What is Colon Cancer?
Colon or colorectal cancer is abnormal or uncontrolled cell growth in the colon and/or rectum, also known as the large intestine. Colon cancer usually develops from abnormal growths on the surface lining of the colon or rectum. These growths are called polyps and if untreated, they can grow to become cancer. Colon cancer is the number two killer among cancers in the United States, with more than 53,000 people dying each year as a result of this disease.
If detected early, it is usually treatable and can often be cured. Many cases of colon cancer can be avoided by the detection and removal of polyps before they become cancerous. Colon cancer typically affects older adults with 90% of cases reported in adults over age 50. Along with age, factors increasing the risk of colon cancer include a family history of colon cancer and inflammatory bowel disease (Ulcerative Colitis or Crohn’s disease). It is estimated that 60% of the deaths caused by colon cancer could be prevented through regular screening protocols.
What are Symptoms of Colon Cancer?
Colon cancer can develop, grow and spread to other parts of your body with few or any symptoms present. Some symptoms of this disease may include:
- Blood in or on the stool, toilet tissue or toilet water
- A change in bowel habits
- Stools that are narrower than usual
- General, unexplained and persistent abdominal (tummy) discomfort
- Unexplained weight loss
These symptoms can also be associated with other diseases and medical conditions. If you have any of these symptoms, it is recommended that you discuss them with your doctor. Your physician can recommend a diagnostic plan or testing that best suits your specific symptoms.

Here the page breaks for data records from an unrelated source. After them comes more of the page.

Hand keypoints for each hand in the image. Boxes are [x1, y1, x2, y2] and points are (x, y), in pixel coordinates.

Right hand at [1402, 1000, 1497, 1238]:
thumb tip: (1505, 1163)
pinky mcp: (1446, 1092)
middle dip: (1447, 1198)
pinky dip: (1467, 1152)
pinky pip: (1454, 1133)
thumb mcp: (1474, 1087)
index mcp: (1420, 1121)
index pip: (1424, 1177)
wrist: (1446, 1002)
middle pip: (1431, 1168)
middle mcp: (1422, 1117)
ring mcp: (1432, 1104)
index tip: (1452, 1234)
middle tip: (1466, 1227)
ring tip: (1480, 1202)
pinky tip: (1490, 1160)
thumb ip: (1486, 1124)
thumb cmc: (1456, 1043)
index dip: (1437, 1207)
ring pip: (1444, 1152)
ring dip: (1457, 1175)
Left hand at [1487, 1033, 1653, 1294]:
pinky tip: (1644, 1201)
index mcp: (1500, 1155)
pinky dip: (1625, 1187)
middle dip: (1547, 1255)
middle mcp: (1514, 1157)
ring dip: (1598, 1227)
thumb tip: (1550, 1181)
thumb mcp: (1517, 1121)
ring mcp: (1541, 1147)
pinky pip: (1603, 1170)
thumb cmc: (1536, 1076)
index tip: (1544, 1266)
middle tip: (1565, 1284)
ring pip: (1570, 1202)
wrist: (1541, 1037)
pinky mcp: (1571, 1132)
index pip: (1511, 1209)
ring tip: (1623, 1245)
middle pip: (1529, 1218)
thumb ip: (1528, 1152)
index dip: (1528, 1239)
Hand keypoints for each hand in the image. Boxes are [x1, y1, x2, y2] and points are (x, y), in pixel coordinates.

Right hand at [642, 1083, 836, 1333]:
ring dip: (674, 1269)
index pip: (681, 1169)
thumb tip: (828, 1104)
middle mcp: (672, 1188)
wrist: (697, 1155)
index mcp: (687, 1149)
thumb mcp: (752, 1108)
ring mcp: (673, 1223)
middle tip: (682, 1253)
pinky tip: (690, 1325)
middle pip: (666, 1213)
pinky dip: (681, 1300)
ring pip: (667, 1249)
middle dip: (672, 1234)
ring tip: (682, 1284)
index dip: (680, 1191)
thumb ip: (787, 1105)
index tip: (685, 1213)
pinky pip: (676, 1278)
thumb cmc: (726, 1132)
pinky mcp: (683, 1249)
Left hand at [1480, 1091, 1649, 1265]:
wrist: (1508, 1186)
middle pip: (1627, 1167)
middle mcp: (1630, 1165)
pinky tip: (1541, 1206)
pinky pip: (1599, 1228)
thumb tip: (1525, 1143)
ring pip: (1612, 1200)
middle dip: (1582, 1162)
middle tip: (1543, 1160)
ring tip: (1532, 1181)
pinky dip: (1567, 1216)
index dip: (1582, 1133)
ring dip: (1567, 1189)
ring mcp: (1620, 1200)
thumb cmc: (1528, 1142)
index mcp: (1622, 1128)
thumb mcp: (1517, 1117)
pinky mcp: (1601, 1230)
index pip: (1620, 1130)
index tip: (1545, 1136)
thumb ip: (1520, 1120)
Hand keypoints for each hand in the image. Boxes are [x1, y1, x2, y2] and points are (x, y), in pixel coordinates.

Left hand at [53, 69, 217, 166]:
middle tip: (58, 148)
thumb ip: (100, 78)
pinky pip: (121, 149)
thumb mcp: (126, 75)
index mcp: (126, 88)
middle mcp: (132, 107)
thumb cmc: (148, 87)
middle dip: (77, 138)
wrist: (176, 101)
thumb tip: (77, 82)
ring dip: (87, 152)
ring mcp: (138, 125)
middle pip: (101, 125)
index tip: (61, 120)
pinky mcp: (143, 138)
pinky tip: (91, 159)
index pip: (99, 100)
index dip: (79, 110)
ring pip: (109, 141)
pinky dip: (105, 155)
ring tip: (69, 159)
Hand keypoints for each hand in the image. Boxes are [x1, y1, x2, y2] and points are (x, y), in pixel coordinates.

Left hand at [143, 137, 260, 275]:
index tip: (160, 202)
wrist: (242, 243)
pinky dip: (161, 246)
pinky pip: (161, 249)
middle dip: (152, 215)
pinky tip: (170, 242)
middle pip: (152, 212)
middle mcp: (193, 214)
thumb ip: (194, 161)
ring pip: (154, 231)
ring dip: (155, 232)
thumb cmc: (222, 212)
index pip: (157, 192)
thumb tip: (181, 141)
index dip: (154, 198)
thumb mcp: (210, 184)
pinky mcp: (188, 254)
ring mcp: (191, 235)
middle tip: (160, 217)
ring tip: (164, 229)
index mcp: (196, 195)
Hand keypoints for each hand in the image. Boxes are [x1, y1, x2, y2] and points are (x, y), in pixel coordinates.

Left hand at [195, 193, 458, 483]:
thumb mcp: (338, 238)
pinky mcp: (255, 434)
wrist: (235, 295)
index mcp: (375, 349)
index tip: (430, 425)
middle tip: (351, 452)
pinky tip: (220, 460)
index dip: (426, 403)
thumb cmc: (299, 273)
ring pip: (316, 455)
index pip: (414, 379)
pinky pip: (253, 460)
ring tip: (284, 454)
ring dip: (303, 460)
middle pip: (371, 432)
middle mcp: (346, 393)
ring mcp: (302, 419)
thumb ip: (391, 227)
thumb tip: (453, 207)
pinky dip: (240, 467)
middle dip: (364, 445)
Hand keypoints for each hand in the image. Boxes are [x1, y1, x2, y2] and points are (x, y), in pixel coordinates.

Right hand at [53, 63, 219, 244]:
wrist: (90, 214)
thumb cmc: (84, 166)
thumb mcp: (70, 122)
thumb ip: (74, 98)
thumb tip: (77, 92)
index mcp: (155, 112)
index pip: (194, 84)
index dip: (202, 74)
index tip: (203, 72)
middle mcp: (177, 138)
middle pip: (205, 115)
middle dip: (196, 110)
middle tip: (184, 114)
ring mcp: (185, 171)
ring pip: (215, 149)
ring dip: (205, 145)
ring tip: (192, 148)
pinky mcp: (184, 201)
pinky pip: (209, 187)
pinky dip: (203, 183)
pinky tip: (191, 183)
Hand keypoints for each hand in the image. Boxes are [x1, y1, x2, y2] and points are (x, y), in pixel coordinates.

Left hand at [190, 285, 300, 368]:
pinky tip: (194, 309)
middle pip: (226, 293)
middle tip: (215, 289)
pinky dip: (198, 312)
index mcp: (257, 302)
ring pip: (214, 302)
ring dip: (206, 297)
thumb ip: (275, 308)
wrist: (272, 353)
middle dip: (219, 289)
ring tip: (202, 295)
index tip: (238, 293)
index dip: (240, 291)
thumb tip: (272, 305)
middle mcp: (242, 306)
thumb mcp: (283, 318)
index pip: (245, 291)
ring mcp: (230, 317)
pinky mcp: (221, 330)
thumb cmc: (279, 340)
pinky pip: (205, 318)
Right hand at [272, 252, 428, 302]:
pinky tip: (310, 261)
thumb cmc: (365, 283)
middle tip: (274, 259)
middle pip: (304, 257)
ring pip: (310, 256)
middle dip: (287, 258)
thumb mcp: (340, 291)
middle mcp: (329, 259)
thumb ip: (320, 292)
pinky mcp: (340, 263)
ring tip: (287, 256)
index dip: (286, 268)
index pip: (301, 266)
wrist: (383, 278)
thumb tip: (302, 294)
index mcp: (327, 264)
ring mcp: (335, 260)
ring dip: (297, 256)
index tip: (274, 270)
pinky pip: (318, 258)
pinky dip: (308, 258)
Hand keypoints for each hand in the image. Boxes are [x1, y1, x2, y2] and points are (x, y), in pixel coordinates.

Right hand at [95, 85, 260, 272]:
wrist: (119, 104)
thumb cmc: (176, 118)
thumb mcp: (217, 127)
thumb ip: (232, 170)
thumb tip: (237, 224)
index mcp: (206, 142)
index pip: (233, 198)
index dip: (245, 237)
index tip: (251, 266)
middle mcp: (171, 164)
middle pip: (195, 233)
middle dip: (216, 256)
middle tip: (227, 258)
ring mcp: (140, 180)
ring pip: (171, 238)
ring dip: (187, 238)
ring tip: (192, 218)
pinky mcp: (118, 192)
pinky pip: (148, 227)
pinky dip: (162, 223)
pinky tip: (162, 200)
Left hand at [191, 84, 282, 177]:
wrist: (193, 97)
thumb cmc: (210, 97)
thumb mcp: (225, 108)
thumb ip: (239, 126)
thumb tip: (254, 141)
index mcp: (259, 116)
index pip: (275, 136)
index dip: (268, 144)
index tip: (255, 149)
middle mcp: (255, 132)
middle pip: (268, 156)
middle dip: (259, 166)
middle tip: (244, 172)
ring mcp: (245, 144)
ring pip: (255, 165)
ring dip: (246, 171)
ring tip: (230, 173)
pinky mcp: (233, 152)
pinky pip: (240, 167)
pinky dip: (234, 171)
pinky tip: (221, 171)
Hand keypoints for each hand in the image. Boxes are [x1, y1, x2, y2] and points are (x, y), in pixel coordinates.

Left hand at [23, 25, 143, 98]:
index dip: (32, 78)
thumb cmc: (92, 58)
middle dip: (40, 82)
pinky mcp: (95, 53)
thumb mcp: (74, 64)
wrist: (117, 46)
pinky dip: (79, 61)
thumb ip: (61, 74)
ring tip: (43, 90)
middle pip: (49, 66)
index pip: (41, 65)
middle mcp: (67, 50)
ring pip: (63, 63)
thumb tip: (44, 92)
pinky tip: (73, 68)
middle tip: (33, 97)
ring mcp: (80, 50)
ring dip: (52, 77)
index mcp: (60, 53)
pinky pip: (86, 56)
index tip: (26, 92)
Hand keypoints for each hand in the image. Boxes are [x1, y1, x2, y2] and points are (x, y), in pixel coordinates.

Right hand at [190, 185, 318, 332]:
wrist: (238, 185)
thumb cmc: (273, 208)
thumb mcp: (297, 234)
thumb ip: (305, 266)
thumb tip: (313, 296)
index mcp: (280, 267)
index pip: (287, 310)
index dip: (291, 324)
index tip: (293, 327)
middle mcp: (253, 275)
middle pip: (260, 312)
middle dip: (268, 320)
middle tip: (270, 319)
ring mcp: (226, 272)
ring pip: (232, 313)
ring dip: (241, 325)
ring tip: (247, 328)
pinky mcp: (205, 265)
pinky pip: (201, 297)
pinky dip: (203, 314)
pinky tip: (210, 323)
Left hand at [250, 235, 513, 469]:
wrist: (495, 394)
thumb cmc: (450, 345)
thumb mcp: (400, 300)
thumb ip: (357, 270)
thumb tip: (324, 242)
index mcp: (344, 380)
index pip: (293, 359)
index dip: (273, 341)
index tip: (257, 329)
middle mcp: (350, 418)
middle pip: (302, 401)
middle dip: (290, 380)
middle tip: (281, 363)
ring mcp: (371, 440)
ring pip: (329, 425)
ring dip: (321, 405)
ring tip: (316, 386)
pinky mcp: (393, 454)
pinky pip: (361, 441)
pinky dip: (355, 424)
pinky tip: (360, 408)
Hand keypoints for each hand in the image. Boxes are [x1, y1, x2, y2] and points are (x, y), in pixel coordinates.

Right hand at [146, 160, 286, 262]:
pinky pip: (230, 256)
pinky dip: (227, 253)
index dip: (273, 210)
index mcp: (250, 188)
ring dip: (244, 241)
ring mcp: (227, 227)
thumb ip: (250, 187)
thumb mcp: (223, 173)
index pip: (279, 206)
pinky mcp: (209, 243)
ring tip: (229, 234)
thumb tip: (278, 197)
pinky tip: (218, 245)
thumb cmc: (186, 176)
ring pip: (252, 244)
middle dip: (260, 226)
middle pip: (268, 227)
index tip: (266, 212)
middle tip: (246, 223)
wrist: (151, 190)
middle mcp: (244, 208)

How is Colon Cancer Diagnosed?
Colonoscopy is the diagnostic tool of choice for colon cancer detection and screening. Colon cancer screening is the routine testing of patients who have no symptoms of disease using guidelines developed by the American Cancer Society and the American College of Gastroenterology. It is recommended for all adults age 50 and older, and at a younger age for individuals with risk factors, including a family history of colorectal cancer. There are three primary methods utilized alone or in combination to screen for colon cancer. These include:
- Fecal Occult Blood Testing (FOBT): This test involves obtaining a small scraping of stool, which is swabbed onto a specially provided card and returned to your physician or a laboratory where it is tested to determine if blood is in your stool. Small traces of blood may be detected in the stool even if it is not visible to the naked eye. Approximately 4% of people with a positive FOBT will be found to have colon cancer upon further testing. More likely, the positive blood in the stool is coming from a less serious problem such as a peptic ulcer, gastritis, inflammation of the colon (colitis), polyps or other easily treatable problems. Any positive FOBT requires further testing to determine the source of the blood. The absence of blood on FOBT (a negative test) alone is not adequate to assure that there is no colon cancer present. The FOBT must be accompanied by either a flexible sigmoidoscopy or colonoscopy at the proper recommended intervals. It is recommended that fecal occult blood test screening be performed once each year beginning at age 40.
- Sigmoidoscopy: This screening procedure involves a short, thin, flexible tube being inserted into the rectum and advanced into the lower third of the colon to inspect for polyps or cancerous growths. Biopsies from polyps identified, or other tissue samples from the lining of the rectum or colon, may be taken for further evaluation by a pathologist to determine if the tissue is cancerous. The physician performing this procedure may also take photos or videos to show you the results and place in your medical records. A sigmoidoscopy is of limited value because a polyp or cancer will not be detected if it is located in the upper two thirds of the colon beyond the reach of this instrument. If a polyp is found, your doctor will recommend a full colonoscopy to remove the growth and inspect the entire colon for other growths. A sigmoidoscopy is recommended for screening every 5 years after age 50 and is usually performed in your doctor’s office within 5-10 minutes.
- Colonoscopy: A colonoscopy is the most accurate and thorough screening procedure usually performed by a gastroenterologist to view the inside of your colon and rectum. The specialists at the Ambulatory Center for Endoscopy and Colonoscopy, LLC(ACE.) perform thousands of colonoscopy screenings each year. Using a thin, elongated, tube-like instrument called a colonoscope or “scope,” the physician can visually study the lining of the colon. Because the colonoscope is flexible, it bends within the curves of your colon and has steering controls to allow the gastroenterologist to view specific portions of the colon’s lining. The colonoscope can also push air into your colon to expand the area and allow the physician to get better views. Patients are often given a gentle intravenous sedative to relax them during the examination and keep them pain free. Some patients prefer to remain awake and may observe their procedure on a video monitor. If polyps are found, they can be removed at the time of your colonoscopy and sent to the laboratory for analysis. The physician will likely take photos or videos during the procedure to show you results, document findings in your medical record or provide to other physicians and specialists for further evaluation. A colonoscopy is recommended for screening every 10 years beginning at age 50 or more frequently if you have other risk factors.